10/02/2015

New Instrument Provides Breakthrough in Cloud Microphysics

Summary

In the atmosphere as clouds form, grow, and dissipate, they mix with the air around them. This mixing of the water-saturated air inside the clouds with the drier air outside the clouds impacts the size and number of cloud droplets. The details of this mixing process, however, have been a source of controversy in the cloud microphysics community for decades. Two theories have been developed to describe how clouds mix with the environment: (1) homogeneous mixing, in which all droplets evaporate a little bit until the air becomes saturated; and (2) inhomogeneous mixing, in which some water droplets evaporate completely while others are unchanged.
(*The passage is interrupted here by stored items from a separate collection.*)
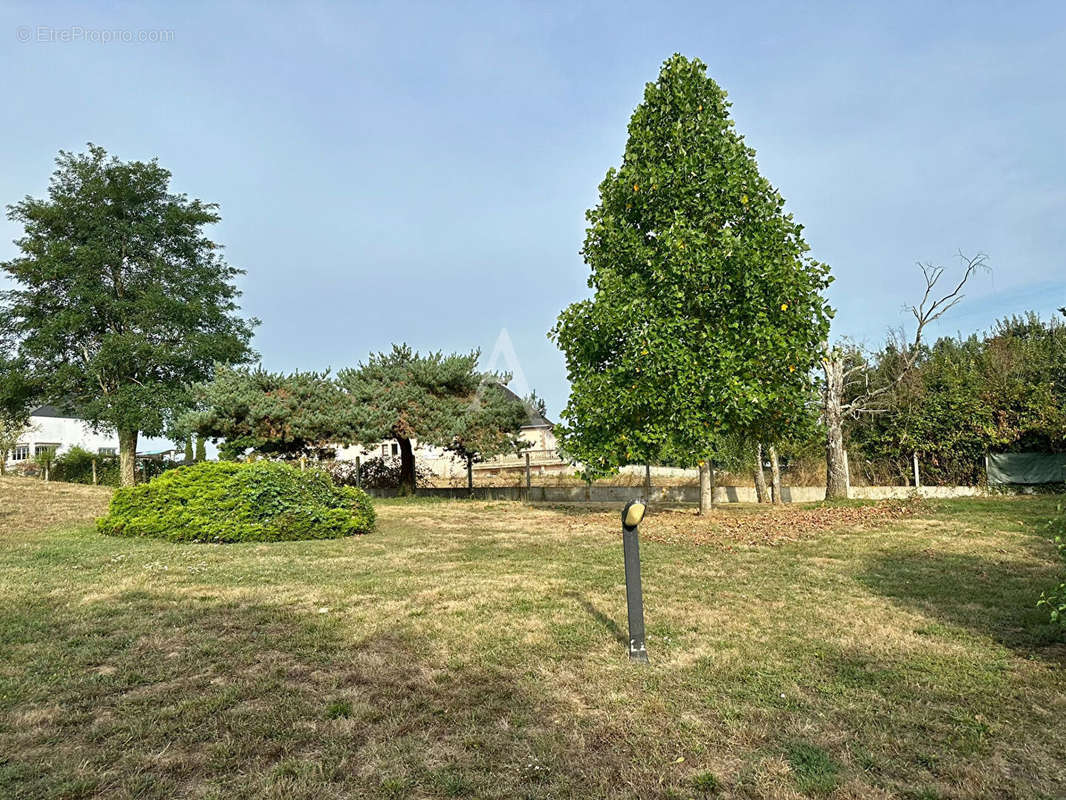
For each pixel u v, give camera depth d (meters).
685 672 4.20
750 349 11.92
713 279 12.03
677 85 13.19
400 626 5.25
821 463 21.17
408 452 22.48
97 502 17.77
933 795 2.72
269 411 18.72
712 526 12.14
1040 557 8.19
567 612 5.70
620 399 12.35
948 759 3.03
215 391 19.16
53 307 23.19
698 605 5.96
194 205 25.89
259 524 10.54
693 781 2.87
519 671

In a recent study, researchers present in-cloud observations from a new instrument that finally settle the matter. The new instrument, Holographic Detector for Clouds (HOLODEC), was developed in part with support from the Atmospheric Radiation Measurement (ARM) Climate Research Facility. The HOLODEC takes detailed three-dimensional images of cloud droplets during aircraft flights, enabling the measurement of both the sizes and spatial distribution of cloud droplets within clouds at unprecedented scales. The holographic measurements show that in cumulus clouds, the data are in strong agreement with the inhomogeneous mixing hypothesis.  The droplet size distributions show large changes in number density as drier air mixes with the cloudy air, but a nearly unchanging mean droplet diameter. Essentially, clouds have distinct edges down to the centimeter scale. This result is important for correctly representing cloud microphysical processes within numerical weather and climate models, because the same amount of water divided into many small drops or a few large drops has very different optical properties.  The differences affect how much sunlight is reflected by clouds, as well as other aspects of the cloud development and lifecycle, such as precipitation development.

References

Beals, M. J., J. P. Fugal, R. A. Shaw, J. Lu, S. M. Spuler, and J. L. Stith. 2015. “Holographic Measurements of Inhomogeneous Cloud Mixing at the Centimeter Scale,” Science 350(6256), 87–90. DOI: 10.1126/science.aab0751.